--- Excerpt to read ---

DRUG DELIVERY DEVICE AND METHOD FOR DETERMINING A DOSE

Abstract

The present disclosure refers to a drug delivery device including, a dose setting and/or drive mechanism including a stationary housing having at least one internal groove on an inner surface; a driver positioned within the housing which is moveable relative to the housing during dose dialing and which is moveable relative to the housing during dose dispensing; and at least one flexible tab that is biased to engage the at least one internal groove such that the at least one flexible tab repeatedly engages and disengages the at least one internal groove during dose dialing or during dose dispensing, thereby performing an oscillating movement between two positions including a first position in which the at least one flexible tab engages the at least one internal groove and a second position in which the at least one flexible tab is disengaged from the at least one internal groove.

Claims

1-15. (canceled)

16. A drug delivery device comprising, a dose setting and/or drive mechanism comprising a stationary housing having at least one internal groove on an inner surface; a driver positioned within the housing which is moveable relative to the housing during dose dialing and which is moveable relative to the housing during dose dispensing; at least one flexible tab that is biased to engage the at least one internal groove such that the at least one flexible tab repeatedly engages and disengages the at least one internal groove during dose dialing or during dose dispensing, thereby performing an oscillating movement between two positions comprising a first position in which the at least one flexible tab engages the at least one internal groove and a second position in which the at least one flexible tab is disengaged from the at least one internal groove; and at least one micro-electro-mechanical system comprising at least one sensor configured and arranged to detect the oscillating movement of the at least one flexible tab during dose dialing or during dose dispensing.

17. The drug delivery device according to claim 16, wherein the driver is rotatable relative to the housing during dose dialing and is axially displaceable relative to the housing during dose dispensing.

18. The drug delivery device according to claim 16, wherein the at least one sensor is an acceleration sensor located in or on the at least one flexible tab.

19. The drug delivery device according to claim 16, further comprising a light source, wherein the at least one sensor is an optical sensor located in or on the at least one flexible tab and aligned with the light source such that light emitted by the light source can be detected by the sensor only in one of the first or second position, whereas the light emitted by the light source cannot be detected by the sensor in the other of the two positions.

20. The drug delivery device according to claim 16, further comprising a light source located in or on the at least one flexible tab, wherein the at least one sensor is an optical sensor aligned with the light source such that light emitted by the light source can be detected by the sensor only in one of the first or second position, whereas the light emitted by the light source cannot be detected by the sensor in the other of the two positions.

21. The drug delivery device according to claim 16, further comprising a light source, wherein the at least one flexible tab is made of a light transmitting material and the light source is located to introduce light into the at least one flexible tab, wherein the at least one sensor is an optical sensor located aligned with the at least one flexible tab such that light emitted by the at least one flexible tab can be detected by the sensor only in one of the first or second position, whereas the light emitted by the at least one flexible tab cannot be detected by the sensor in the other of the two positions.

--- Material supplied ---

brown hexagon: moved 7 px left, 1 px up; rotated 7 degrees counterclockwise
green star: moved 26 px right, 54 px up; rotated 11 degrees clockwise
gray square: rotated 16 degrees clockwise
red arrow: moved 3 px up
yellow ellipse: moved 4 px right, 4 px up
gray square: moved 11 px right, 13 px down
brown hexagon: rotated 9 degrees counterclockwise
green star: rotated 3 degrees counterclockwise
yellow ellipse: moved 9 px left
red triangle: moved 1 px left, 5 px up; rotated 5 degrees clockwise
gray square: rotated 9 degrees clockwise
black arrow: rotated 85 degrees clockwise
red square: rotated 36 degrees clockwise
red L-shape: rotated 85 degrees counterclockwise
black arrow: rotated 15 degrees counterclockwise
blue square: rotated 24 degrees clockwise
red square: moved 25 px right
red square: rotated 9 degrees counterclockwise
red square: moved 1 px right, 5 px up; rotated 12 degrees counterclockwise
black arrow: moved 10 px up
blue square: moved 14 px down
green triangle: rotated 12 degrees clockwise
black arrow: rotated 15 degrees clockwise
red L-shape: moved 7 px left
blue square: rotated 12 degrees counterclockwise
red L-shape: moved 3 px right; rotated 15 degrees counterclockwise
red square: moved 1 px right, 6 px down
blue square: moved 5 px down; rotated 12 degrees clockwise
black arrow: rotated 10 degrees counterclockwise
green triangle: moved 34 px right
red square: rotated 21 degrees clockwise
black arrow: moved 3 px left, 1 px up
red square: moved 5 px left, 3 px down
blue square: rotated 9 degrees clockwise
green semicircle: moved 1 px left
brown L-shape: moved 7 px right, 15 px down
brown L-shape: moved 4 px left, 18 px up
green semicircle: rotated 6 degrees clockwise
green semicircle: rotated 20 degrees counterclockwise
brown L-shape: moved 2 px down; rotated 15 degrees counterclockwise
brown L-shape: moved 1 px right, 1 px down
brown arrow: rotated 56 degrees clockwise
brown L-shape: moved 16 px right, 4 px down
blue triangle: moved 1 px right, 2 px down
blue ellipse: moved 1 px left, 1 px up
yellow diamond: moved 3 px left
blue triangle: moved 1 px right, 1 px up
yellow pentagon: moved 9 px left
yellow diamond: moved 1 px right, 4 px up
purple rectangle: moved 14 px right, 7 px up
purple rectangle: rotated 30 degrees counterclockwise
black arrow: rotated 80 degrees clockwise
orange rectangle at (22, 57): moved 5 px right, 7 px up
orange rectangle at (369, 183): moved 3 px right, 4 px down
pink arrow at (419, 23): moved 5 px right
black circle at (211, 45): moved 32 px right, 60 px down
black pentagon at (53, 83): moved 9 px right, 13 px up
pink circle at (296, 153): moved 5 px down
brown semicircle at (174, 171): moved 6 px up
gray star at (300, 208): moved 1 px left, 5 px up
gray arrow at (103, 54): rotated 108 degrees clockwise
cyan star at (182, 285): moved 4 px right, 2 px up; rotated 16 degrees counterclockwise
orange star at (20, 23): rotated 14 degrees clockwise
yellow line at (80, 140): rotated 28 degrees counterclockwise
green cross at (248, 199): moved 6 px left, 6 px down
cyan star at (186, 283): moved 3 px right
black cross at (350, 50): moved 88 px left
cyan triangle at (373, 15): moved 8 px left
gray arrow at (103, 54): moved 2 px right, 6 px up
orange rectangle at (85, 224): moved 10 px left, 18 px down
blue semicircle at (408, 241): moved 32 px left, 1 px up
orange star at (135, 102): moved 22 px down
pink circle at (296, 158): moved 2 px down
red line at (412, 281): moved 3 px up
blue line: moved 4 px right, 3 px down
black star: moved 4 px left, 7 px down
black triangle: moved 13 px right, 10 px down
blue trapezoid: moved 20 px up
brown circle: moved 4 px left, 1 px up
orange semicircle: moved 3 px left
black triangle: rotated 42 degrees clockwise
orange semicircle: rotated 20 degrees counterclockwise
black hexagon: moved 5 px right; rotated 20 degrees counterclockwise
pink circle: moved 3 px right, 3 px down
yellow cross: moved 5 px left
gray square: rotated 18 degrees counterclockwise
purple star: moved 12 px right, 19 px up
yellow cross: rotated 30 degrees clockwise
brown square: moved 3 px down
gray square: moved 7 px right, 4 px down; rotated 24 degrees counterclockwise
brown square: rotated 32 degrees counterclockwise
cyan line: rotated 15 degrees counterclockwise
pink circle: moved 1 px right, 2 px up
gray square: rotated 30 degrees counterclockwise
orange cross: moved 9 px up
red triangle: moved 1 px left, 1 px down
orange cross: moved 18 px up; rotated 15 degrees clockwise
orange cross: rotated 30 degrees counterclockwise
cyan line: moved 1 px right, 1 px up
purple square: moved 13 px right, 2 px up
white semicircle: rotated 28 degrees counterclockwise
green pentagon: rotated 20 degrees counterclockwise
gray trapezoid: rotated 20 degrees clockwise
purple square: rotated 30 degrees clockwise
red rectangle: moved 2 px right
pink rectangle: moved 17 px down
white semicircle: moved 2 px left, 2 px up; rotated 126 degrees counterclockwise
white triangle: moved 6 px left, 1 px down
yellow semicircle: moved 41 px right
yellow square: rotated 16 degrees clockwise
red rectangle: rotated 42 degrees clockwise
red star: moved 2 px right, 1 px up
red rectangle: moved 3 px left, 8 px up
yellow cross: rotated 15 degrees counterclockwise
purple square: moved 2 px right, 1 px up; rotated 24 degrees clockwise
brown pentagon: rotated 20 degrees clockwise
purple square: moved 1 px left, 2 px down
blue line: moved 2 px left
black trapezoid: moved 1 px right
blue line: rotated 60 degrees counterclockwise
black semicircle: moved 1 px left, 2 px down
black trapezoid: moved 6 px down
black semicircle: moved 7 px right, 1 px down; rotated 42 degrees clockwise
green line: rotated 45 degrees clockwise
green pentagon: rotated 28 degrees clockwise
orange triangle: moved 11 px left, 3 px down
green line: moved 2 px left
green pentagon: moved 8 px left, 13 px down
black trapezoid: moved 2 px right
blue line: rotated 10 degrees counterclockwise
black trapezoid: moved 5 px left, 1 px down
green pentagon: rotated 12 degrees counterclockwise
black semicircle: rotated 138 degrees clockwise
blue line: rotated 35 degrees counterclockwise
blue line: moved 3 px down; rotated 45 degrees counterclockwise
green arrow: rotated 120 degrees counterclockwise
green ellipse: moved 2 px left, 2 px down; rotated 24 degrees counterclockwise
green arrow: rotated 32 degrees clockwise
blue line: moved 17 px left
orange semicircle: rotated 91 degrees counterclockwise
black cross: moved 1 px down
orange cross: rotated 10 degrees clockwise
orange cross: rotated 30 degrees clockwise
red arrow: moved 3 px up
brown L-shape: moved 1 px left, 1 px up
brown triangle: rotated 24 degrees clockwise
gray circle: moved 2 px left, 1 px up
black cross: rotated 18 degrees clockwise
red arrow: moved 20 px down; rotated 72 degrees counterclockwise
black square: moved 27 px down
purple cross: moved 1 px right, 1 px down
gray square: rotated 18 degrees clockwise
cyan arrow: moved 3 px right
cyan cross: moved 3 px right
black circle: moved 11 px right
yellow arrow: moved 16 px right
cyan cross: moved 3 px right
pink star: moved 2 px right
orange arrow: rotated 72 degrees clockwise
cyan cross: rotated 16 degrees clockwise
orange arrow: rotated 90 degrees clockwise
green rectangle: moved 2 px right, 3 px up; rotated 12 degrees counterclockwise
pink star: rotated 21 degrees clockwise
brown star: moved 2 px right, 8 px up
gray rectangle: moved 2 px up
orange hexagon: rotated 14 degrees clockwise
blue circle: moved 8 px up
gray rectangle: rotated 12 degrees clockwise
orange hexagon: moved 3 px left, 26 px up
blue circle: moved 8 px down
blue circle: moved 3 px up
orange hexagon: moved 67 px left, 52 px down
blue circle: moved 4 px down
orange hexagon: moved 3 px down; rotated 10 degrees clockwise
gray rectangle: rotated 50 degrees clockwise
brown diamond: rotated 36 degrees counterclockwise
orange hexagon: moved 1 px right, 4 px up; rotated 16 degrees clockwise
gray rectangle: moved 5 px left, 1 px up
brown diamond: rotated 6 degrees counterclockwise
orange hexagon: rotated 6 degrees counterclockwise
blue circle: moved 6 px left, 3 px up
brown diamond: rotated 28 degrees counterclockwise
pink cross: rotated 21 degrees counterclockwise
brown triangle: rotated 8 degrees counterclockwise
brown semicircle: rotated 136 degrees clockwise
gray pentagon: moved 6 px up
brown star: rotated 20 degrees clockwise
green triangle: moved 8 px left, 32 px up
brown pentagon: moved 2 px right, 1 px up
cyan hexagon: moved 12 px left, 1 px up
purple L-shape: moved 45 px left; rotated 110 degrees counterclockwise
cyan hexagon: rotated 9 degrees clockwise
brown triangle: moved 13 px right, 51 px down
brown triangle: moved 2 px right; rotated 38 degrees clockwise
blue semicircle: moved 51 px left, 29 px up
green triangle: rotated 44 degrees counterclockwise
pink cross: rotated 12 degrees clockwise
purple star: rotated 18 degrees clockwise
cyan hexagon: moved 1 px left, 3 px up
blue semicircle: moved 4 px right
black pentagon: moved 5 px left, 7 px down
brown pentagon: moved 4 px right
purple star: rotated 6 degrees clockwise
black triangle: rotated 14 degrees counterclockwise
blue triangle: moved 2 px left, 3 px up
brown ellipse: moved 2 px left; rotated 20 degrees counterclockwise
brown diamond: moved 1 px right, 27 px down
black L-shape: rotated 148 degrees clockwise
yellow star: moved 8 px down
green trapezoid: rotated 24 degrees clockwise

---

Study questions.
A: Rewrite the part of the drug delivery device text that opens with the words containing "17. The drug" and closes with "housing during dose dispensing.", changing "axially displaceable" to "axially movable".
B: In the drug delivery device text, which claims are stated to be "according to claim 16"? Give their numbers.

Response list.
A:
17. The drug delivery device according to claim 16, wherein the driver is rotatable relative to the housing during dose dialing and is axially movable relative to the housing during dose dispensing.

B: 17, 18, 19, 20, 21